En consulta, el acné se clasifica por el tipo de lesión que predomina en la piel. Esta forma de ordenarlo ayuda a entender qué está ocurriendo dentro del folículo y orienta el manejo con más precisión

No inflamatorio

El acné no inflamatorio se centra en los comedones, que son lesiones donde el poro se obstruye con sebo y células muertas.

Los puntos negros o comedones abiertos aparecen cuando el contenido del poro entra en contacto con el aire. Aunque muchos creen que se trata de suciedad, en realidad esto ocurre por la exposición al sol y el ambiente en general, provocando una oxidación de la melanina y dando lugar al color oscuro característico que suelen tener. 

Ocurre porque las células muertas no se eliminan de forma adecuada y se mezclan con el sebo, formando un tapón. Cuando ese contenido queda expuesto al aire, aparece el punto negro; cuando queda cubierto, el punto blanco.

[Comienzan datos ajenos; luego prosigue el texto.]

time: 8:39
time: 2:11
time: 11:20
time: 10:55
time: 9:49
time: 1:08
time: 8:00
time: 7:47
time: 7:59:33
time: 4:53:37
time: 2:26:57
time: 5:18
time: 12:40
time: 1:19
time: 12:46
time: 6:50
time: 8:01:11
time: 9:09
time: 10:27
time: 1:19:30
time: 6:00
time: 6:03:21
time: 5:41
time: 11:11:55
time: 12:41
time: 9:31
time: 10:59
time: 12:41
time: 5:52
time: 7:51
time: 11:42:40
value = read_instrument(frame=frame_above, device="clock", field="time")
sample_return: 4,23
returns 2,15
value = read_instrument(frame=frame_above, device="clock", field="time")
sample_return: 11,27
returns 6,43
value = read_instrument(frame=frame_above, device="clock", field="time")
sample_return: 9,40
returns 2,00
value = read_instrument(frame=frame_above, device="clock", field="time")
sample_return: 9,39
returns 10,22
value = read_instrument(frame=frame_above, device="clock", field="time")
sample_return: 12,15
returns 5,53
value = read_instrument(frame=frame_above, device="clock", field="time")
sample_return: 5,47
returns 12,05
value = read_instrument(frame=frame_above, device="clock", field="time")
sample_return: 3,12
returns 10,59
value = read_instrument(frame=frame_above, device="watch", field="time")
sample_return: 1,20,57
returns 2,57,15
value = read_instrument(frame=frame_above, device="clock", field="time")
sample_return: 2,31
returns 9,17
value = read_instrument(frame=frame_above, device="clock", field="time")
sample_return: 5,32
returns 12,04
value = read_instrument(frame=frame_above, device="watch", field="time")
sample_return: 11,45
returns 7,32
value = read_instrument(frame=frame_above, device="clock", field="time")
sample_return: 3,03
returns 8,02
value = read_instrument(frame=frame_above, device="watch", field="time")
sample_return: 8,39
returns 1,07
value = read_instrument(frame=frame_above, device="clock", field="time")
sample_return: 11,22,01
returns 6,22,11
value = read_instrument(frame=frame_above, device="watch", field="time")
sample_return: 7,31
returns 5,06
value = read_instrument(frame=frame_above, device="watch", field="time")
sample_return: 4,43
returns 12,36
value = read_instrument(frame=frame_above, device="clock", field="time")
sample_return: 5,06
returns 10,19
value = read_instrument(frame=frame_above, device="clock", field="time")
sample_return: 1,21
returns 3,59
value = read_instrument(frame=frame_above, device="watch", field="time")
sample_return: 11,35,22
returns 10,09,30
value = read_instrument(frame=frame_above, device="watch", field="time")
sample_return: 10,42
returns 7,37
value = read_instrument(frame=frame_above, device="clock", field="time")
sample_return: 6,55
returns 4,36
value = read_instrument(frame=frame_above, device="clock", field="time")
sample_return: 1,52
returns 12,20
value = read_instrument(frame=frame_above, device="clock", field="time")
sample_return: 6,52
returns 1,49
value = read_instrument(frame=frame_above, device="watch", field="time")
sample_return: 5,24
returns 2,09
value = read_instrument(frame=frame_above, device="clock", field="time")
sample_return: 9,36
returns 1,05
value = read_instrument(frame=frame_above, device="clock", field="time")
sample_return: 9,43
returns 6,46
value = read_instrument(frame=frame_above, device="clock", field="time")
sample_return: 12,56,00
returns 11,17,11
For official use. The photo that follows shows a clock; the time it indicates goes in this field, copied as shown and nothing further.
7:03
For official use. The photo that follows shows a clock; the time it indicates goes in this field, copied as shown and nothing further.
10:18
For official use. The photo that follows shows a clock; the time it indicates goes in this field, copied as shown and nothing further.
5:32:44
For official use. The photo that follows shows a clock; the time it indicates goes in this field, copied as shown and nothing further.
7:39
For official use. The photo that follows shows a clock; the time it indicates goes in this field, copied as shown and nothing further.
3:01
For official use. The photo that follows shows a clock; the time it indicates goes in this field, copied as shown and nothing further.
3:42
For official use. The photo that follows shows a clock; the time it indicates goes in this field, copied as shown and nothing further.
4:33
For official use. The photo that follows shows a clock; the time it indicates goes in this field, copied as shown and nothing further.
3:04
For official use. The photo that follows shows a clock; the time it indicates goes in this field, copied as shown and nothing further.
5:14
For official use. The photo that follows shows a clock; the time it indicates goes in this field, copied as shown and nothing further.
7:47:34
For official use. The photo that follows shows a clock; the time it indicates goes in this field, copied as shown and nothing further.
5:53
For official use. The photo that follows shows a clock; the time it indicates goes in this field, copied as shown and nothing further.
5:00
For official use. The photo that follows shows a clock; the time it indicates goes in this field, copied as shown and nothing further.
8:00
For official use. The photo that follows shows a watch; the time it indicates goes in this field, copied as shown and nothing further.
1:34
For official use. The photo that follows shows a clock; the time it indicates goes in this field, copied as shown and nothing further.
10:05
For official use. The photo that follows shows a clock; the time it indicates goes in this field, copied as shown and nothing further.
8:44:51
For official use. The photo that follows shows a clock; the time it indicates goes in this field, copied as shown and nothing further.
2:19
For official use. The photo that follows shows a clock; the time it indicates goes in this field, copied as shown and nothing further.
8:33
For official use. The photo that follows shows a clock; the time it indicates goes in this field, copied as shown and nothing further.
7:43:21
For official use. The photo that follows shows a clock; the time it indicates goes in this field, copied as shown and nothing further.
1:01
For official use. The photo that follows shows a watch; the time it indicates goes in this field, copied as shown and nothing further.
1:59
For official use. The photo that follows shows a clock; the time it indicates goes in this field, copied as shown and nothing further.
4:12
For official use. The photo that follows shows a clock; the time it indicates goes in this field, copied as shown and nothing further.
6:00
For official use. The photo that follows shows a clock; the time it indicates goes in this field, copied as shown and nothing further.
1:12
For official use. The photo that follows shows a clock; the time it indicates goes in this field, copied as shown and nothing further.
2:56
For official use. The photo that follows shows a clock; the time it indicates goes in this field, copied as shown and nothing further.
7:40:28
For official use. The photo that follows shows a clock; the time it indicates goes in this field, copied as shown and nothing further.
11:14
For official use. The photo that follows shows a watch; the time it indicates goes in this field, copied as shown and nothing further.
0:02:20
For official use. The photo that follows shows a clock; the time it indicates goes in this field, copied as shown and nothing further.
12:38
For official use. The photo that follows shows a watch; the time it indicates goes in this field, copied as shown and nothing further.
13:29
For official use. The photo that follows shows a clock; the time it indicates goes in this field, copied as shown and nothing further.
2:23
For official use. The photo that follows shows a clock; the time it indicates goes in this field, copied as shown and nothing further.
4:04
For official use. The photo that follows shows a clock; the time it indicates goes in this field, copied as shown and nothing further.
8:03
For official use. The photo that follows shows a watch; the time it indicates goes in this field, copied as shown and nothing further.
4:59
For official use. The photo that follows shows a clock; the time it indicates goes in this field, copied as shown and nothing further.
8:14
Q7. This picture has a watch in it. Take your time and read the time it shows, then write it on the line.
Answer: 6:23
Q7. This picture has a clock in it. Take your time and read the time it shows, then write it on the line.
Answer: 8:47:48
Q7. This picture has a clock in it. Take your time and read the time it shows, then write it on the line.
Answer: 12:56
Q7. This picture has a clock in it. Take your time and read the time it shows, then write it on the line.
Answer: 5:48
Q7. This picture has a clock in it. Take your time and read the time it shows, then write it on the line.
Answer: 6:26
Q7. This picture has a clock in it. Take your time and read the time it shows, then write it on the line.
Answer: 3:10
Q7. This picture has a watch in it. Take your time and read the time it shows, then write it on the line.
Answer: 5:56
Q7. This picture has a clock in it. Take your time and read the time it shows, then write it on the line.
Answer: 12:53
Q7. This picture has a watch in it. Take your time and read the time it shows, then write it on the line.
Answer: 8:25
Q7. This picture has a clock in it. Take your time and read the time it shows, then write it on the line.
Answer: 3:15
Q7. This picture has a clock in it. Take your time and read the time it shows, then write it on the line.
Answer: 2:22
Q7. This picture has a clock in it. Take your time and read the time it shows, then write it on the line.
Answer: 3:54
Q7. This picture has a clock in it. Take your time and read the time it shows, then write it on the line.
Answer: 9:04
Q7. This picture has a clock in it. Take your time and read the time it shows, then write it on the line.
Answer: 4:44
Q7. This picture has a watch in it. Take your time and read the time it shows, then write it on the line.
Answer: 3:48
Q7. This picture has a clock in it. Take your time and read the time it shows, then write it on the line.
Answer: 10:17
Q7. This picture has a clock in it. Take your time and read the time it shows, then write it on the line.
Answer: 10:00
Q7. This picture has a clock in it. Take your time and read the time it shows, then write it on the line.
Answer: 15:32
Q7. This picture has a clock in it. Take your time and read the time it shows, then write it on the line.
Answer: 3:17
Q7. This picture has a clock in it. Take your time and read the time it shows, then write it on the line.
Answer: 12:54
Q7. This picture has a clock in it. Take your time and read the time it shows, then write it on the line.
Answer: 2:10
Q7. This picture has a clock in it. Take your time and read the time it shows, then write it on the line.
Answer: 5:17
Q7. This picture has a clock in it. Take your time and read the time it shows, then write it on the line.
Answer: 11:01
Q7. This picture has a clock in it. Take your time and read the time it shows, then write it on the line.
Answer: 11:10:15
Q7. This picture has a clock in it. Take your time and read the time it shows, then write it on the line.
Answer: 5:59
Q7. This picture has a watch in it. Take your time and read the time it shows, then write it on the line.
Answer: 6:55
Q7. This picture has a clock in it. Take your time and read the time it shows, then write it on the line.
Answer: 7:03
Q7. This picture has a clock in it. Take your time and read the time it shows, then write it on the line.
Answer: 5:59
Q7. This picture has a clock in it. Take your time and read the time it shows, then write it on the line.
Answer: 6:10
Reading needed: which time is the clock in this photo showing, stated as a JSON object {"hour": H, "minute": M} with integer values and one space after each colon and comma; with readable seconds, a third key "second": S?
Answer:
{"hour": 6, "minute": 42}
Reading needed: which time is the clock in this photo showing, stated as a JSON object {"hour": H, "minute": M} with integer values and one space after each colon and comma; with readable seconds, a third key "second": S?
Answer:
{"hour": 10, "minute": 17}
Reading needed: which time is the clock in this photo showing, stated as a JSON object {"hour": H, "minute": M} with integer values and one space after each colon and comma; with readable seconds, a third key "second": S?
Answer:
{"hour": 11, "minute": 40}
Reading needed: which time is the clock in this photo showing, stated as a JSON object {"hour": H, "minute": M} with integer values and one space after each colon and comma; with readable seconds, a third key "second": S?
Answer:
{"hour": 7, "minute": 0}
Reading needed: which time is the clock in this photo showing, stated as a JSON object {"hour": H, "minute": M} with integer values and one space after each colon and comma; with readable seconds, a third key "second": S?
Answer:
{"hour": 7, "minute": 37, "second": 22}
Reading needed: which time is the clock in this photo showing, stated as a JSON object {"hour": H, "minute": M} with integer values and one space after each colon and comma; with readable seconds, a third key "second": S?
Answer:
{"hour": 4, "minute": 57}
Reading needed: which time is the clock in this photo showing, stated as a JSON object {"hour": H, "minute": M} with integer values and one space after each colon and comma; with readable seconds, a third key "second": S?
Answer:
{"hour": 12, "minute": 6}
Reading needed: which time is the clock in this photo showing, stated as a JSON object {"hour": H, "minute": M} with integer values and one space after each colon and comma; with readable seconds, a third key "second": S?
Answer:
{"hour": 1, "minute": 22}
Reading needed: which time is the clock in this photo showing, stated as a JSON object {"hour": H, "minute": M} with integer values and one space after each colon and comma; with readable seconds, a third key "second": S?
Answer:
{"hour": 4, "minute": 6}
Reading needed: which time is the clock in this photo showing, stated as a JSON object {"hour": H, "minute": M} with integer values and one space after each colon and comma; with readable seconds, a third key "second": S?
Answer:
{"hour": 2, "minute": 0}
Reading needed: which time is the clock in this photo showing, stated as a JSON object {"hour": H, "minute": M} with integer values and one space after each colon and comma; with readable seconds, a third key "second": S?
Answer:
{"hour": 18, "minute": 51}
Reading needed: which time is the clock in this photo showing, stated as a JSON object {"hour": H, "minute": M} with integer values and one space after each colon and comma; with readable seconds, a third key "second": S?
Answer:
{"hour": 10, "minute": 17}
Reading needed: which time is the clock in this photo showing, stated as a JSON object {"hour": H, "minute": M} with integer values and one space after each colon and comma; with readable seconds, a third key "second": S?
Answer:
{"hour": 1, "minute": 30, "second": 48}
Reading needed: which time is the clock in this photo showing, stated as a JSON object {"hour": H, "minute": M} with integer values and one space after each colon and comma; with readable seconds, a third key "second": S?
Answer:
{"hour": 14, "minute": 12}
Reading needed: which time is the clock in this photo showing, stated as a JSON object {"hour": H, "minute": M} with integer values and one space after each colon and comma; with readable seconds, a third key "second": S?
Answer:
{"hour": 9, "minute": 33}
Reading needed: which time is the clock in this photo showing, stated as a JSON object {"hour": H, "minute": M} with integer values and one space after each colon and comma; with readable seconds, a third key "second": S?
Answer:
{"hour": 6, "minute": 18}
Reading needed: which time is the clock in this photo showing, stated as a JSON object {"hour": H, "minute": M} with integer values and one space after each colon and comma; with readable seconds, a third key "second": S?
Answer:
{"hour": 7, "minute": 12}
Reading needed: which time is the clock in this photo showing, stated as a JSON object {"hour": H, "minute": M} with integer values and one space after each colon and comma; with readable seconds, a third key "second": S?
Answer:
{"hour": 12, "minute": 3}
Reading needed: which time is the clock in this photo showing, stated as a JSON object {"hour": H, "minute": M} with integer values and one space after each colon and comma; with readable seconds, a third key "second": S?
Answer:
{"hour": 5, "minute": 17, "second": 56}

Ahora bien, los puntos blancos o comedones cerrados mantienen el poro cubierto por una fina capa de piel. El material queda atrapado sin oxidarse, por eso se ven blanquecinos o del color de la piel. 

En esta fase no hay inflamación visible, pero sí una base sobre la que el acné puede evolucionar si el folículo se rompe o se coloniza por bacterias.

Inflamatorio

Cuando el contenido del poro desencadena una respuesta inflamatoria, las lesiones cambian tanto en aspecto como en sensibilidad. En estos casos, por lo general, la bacteria Cutibacterium acnes, presente de forma habitual en la piel, prolifera dentro del folículo obstruido. Esto activa una respuesta inflamatoria que explica el enrojecimiento, la sensibilidad y, en algunos casos, la formación de pus.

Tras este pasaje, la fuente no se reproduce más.